[Opening Study material section]
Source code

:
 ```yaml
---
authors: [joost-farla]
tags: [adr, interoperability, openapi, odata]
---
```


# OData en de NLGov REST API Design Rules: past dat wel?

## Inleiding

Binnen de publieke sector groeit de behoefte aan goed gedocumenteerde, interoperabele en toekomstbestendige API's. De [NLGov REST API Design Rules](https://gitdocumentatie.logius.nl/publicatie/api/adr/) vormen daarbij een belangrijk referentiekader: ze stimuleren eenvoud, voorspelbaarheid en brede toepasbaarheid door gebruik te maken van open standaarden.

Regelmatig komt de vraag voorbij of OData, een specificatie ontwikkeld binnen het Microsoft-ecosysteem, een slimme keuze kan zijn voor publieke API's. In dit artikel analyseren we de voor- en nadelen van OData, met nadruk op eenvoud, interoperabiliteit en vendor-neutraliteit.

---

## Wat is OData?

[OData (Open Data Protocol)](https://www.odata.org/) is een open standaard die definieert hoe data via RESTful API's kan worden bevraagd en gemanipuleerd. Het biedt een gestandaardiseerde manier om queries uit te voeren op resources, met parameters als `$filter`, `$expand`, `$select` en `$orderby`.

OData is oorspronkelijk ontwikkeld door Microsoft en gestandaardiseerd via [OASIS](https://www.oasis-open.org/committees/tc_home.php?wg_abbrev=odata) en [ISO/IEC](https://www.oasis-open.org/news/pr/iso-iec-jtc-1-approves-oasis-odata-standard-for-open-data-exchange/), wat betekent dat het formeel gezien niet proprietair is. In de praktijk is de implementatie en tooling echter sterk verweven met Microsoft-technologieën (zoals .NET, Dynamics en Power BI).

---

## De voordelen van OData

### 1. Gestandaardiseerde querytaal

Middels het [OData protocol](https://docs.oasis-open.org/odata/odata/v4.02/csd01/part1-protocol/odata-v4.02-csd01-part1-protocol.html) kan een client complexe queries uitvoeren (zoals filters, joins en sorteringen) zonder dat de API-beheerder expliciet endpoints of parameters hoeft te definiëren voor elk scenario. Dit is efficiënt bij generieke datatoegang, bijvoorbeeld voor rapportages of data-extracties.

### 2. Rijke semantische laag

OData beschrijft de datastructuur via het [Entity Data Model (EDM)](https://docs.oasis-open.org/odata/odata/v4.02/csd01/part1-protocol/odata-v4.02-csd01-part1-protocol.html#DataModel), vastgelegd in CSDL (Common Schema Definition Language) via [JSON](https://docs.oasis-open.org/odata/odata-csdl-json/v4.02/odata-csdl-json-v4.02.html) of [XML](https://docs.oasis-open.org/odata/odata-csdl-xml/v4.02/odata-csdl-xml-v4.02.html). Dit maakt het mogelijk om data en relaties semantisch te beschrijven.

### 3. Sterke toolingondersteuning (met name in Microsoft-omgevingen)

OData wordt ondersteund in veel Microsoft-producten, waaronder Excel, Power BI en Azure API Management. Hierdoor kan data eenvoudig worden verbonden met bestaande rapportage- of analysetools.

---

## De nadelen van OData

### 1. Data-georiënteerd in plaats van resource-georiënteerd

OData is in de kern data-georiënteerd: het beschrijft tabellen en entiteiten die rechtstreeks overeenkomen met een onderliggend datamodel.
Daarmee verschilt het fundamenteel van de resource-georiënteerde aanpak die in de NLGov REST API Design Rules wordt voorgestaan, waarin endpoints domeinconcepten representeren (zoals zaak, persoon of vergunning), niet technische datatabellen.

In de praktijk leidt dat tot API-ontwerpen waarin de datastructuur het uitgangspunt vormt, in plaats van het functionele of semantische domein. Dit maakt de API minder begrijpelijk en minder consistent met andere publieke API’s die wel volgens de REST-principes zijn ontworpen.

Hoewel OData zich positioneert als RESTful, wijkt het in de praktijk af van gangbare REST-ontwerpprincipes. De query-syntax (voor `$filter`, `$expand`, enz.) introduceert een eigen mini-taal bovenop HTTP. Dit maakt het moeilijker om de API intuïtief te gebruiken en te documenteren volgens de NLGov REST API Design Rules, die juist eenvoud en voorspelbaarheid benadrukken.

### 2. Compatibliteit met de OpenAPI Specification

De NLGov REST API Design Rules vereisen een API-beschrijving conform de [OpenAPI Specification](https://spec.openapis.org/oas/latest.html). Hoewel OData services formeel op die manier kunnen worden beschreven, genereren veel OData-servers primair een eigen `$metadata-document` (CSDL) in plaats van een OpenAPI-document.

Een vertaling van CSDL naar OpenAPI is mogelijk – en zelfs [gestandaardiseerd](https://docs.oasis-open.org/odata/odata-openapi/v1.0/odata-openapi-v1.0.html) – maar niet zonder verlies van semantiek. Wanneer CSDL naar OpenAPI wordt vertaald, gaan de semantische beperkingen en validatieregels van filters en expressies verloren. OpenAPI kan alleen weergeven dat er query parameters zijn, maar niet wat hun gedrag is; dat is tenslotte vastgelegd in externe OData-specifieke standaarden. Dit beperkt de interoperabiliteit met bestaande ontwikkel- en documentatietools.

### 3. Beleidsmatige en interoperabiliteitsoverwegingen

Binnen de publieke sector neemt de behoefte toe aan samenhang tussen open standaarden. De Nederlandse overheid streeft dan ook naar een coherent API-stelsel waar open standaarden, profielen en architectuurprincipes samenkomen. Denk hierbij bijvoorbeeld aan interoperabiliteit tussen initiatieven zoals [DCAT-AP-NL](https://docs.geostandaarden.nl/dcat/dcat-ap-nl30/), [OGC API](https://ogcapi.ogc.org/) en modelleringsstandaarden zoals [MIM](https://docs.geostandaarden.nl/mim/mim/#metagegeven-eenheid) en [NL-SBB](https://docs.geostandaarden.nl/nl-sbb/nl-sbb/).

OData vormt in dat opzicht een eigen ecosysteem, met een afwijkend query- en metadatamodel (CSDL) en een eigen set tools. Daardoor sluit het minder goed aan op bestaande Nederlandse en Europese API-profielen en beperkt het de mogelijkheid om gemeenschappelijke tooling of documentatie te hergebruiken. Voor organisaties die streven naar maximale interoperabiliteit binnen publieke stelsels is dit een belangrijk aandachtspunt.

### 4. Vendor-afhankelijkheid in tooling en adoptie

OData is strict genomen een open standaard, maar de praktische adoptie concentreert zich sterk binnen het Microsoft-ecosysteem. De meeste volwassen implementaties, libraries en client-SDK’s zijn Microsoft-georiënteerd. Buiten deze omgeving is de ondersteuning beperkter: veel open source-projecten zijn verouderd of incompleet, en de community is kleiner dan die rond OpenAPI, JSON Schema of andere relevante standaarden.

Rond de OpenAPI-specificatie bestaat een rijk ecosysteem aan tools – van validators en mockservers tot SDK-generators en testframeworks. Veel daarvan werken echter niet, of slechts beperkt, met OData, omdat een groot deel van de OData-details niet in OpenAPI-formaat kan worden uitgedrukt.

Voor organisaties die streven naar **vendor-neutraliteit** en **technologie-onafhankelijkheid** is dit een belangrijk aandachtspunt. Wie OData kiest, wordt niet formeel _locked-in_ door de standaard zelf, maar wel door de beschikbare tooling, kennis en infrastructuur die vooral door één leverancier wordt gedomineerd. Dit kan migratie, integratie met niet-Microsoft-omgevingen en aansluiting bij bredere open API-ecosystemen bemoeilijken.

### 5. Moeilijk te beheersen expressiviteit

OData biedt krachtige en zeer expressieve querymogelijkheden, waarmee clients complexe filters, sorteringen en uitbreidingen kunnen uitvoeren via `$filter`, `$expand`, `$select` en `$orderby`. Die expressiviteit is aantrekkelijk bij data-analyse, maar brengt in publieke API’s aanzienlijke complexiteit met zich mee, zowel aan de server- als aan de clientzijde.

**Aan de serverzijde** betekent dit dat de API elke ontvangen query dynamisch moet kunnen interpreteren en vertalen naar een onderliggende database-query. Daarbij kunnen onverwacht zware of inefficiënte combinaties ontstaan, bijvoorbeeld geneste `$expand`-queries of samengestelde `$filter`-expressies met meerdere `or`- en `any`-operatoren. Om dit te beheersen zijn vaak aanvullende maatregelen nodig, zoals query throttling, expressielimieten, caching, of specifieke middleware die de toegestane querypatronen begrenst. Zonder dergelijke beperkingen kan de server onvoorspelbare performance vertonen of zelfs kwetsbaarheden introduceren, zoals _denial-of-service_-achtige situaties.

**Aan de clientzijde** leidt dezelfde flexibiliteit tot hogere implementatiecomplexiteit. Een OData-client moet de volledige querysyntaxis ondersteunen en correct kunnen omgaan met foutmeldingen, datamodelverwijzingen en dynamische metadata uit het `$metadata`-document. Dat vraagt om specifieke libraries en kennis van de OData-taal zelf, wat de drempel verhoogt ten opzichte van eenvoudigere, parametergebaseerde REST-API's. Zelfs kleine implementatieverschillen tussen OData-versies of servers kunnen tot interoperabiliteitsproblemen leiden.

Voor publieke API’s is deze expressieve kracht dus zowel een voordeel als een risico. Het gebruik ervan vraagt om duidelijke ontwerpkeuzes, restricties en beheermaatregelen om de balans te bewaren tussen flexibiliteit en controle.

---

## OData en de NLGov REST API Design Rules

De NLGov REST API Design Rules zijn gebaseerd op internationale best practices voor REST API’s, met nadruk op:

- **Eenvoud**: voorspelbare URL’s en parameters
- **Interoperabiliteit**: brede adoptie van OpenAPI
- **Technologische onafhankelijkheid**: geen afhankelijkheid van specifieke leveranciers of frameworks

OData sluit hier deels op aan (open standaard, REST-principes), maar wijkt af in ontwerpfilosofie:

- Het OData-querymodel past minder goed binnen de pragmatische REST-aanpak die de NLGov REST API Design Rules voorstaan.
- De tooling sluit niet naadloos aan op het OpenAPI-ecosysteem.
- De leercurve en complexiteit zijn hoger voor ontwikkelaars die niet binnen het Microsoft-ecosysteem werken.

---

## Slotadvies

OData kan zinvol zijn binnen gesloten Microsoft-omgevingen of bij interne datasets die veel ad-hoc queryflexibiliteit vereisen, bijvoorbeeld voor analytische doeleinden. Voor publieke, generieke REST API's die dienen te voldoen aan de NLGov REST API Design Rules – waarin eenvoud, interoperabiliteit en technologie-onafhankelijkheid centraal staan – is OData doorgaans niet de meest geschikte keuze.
[Closing Study material section]
[Opening Study material section]
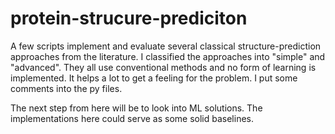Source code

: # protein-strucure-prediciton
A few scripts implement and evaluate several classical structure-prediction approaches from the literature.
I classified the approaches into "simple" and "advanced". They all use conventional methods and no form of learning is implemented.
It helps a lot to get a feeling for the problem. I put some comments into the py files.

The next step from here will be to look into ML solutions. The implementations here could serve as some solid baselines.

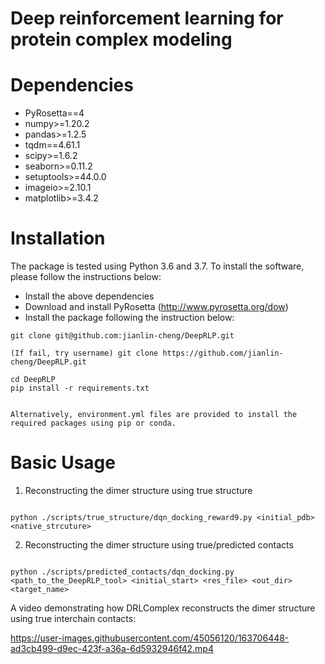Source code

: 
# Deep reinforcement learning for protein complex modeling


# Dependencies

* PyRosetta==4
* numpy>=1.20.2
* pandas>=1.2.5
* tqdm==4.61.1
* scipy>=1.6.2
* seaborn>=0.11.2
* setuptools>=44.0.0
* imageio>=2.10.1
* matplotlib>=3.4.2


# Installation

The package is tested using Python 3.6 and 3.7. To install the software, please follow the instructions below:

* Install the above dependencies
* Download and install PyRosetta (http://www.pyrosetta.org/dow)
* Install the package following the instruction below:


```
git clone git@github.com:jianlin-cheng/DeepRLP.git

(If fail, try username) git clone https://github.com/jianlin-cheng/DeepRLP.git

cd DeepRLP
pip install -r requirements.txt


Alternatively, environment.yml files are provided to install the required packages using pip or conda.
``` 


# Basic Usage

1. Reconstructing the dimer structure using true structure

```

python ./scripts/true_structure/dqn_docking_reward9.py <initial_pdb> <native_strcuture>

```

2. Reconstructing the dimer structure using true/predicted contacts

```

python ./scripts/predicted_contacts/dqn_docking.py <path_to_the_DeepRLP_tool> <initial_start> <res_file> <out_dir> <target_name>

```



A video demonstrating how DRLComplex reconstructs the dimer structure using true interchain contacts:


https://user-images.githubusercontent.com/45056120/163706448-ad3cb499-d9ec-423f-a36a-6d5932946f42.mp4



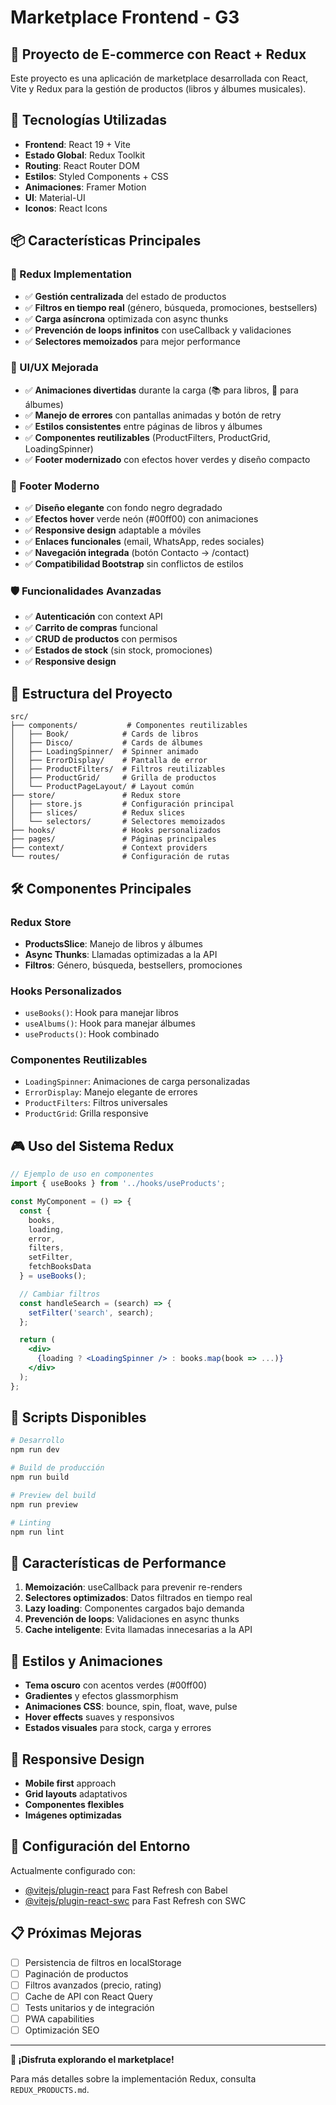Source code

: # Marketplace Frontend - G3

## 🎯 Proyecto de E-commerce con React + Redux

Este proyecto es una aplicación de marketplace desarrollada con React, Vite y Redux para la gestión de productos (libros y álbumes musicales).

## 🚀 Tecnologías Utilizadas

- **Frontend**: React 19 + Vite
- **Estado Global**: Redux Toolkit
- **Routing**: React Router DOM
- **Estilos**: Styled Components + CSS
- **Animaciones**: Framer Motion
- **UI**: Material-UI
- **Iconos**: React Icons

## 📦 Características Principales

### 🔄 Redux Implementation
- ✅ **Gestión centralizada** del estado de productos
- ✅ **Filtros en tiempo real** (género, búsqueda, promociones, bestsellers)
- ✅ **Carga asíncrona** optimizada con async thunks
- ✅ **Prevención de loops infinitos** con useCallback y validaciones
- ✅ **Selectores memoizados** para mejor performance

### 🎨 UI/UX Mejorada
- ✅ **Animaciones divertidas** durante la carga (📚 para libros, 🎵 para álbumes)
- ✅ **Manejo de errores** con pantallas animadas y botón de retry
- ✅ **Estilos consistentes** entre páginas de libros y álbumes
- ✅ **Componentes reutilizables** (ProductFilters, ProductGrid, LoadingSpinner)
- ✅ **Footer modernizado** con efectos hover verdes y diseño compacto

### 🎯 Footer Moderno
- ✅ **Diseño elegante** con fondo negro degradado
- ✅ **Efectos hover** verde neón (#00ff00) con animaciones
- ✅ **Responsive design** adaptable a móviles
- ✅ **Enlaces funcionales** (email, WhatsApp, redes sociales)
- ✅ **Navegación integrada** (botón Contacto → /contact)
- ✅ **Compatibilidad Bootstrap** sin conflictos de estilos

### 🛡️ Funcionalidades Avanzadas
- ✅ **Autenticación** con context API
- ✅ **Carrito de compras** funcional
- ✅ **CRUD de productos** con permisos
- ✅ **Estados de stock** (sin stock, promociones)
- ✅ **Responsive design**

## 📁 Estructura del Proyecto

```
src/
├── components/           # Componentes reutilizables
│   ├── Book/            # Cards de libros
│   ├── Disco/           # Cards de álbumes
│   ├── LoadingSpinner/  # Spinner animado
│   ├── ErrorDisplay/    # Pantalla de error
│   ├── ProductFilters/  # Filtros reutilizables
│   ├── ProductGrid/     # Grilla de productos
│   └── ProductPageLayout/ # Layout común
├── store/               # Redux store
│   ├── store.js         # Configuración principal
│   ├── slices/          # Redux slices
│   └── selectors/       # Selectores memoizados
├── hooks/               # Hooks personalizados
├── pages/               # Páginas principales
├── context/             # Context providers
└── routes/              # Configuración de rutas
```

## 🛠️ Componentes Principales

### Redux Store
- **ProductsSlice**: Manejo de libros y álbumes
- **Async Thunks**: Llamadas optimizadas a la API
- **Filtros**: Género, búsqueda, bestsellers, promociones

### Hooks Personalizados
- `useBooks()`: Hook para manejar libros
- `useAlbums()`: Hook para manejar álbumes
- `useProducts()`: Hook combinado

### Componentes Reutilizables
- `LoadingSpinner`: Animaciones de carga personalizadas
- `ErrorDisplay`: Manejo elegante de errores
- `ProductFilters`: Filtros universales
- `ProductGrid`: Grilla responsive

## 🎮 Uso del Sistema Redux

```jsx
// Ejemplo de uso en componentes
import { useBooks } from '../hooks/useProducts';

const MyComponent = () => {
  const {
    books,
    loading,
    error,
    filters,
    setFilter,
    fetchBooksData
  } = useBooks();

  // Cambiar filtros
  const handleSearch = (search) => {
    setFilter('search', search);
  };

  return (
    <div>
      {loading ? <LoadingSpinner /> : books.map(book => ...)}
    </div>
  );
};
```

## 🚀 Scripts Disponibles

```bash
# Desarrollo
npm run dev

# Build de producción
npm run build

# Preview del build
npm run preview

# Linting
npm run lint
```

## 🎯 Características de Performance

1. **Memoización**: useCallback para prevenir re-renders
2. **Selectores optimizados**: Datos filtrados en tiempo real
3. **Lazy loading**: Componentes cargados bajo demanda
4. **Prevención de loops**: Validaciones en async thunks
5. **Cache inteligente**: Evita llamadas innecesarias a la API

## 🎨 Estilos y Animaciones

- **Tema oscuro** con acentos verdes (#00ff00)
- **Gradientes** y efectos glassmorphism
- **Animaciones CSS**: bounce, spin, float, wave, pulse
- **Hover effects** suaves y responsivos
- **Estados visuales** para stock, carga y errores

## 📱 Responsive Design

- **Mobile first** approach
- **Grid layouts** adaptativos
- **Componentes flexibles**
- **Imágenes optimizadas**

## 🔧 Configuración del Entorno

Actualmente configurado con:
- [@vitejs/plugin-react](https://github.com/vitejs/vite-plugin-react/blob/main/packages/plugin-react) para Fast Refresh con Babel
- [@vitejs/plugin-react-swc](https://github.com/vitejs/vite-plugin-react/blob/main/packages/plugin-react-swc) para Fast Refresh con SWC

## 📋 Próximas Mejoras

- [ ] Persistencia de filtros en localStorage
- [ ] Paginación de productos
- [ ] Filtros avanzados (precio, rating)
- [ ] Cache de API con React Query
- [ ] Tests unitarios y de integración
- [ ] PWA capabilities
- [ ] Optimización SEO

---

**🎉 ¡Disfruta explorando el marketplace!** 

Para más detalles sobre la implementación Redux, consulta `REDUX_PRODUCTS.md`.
[Closing Study material section]
[Opening Study material section]
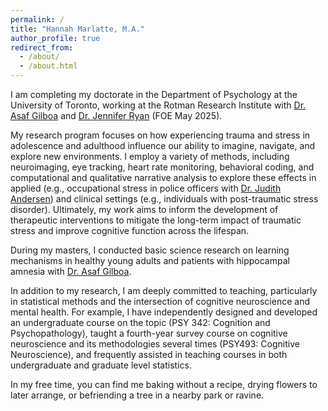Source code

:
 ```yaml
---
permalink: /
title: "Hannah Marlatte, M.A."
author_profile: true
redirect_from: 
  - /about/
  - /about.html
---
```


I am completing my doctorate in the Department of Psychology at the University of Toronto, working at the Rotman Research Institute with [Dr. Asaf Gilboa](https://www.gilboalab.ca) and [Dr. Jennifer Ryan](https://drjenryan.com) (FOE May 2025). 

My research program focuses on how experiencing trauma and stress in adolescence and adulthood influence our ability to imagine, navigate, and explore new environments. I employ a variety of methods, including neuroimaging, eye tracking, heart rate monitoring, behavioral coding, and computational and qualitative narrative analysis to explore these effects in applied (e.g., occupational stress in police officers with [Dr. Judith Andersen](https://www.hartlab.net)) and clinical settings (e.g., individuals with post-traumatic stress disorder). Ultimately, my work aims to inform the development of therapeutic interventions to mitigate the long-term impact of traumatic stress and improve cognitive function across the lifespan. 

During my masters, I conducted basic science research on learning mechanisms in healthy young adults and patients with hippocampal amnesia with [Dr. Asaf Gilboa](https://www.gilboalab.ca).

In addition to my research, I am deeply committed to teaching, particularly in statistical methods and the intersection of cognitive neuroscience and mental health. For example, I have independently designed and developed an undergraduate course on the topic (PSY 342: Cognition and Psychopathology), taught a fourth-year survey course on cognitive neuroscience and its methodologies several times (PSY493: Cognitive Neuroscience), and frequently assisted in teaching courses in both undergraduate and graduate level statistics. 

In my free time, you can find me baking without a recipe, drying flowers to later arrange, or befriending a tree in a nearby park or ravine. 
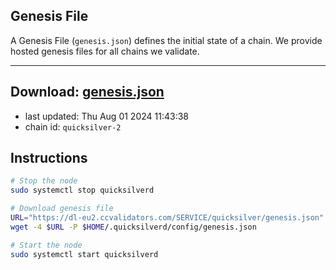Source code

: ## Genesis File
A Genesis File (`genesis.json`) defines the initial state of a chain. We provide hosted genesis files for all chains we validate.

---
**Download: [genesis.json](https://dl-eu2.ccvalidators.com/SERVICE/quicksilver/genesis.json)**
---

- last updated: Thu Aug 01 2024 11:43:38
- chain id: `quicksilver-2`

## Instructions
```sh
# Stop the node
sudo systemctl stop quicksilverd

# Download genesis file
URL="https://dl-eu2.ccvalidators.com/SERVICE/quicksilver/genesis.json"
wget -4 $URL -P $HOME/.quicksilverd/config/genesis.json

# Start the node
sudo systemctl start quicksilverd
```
[Closing Study material section]
Where a line of the entries holds the string "expressiviteit", include it in the count, and give only the final number.

2